TEXT PROVIDED:
---
I saw this on DVD in my brother’s house. Everyone else there seemed to find it funny. It made me feel like joining an Islamic terrorist organisation. All that kept me going was the hope that 9/11 would come along and give us a happy ending.

Of course it isn’t essential to like the central character of a movie in order to enjoy it. But here there is really no looking beyond this self-obsessed cockroach and his over-insistent narration of events and his glib self-justifications (like it’s OK for him to rip people off because he can spend their money better than they can). But at least not finding this film funny frees you to think of other things – like what would the film have been like if Alejandro Jodorowsky or David Cronenberg had directed it? Or if the lead had been played by Jim Carrey at his most manic?

The biggest question was why Scorsese made the thing in the first place. Perhaps Belfort had members of his family kidnapped and placed in some kind of Saw-style scenario wherein a vat of acid was poised to drop its contents on them if he bottled out. I didn’t see the ‘Making Of’ featurette so I don’t know.
---
MATERIAL PROVIDED:
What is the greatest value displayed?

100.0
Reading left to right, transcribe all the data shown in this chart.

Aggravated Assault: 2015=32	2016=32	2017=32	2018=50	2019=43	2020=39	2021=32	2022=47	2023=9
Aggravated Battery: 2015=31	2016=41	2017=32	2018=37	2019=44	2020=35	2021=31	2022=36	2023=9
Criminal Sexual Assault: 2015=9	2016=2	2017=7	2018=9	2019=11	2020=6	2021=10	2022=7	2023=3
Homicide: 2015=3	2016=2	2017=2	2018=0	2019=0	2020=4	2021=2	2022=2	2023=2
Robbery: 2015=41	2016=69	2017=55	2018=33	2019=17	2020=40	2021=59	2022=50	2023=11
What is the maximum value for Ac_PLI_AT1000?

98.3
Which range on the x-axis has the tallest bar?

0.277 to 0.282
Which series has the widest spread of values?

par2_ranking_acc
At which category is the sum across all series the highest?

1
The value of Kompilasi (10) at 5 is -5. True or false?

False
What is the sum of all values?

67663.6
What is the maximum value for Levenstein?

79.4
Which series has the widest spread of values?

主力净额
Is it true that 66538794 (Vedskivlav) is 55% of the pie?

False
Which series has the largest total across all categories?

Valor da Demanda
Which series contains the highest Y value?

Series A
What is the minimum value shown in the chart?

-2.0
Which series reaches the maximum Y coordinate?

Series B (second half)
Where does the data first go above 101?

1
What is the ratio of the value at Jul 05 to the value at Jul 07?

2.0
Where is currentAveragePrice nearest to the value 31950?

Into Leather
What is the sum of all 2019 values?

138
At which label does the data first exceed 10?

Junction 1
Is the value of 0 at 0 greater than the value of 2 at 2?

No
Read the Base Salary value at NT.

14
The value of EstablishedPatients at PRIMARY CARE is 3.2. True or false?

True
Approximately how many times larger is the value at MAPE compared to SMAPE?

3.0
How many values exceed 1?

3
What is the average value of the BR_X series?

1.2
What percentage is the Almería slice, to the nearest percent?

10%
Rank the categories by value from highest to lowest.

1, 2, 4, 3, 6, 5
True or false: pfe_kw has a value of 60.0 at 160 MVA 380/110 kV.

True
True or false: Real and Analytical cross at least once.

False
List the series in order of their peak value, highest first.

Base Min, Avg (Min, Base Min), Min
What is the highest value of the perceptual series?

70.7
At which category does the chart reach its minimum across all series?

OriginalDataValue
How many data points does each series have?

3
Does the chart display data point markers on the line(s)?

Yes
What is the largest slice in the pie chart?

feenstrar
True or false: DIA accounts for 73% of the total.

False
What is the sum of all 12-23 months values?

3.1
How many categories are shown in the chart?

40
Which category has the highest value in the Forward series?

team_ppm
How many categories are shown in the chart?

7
---
WORK INSTRUCTION 1:
List every person named in the film review.
WORK INSTRUCTION 2:
Write the next part of the film review, picking up after its final sentence.

TASK OUTPUT 1:
Alejandro Jodorowsky, David Cronenberg, Jim Carrey, Scorsese, Belfort

TASK OUTPUT 2:
Kidnap or no, I’m guessing that Scorsese didn’t much like Belfort, for all that the film seems to encourage us to laugh at his naughty-boy antics. Presumably there’s some kind of irony in play here, but to me it looked about as ironic as Coyote Ugly. But perhaps this is the kind of irony that is hard to distinguish from a smug wallowing in the way things are.

Even disregarding that the excesses on show seem a bit tired, frankly, though there is a striking scene where Belfort, unable to walk or stand after taking super-strong Quaaludes, has to make his way back to his car and drive home. It is as though he has been reduced to a lower life form, some form of protoplasm. However, by this stage only his actual transformation into a quivering pool of slime would have won me over.

The (eagerly-awaited, in my case) last shot is of an audience held rapt by Belfort, who has reinvented himself as a motivational speaker. Is this us then, the movie audience? Is Scorsese saying that we have been duped by Belfort too? Is Belfort exactly the hero that our debased culture deserves? If you enjoyed this film you should be suitably chastened. But I didn’t so – ha! I am Culturally Superior! Onto something more rewarding, like Goke – Bodysnatcher From Hell.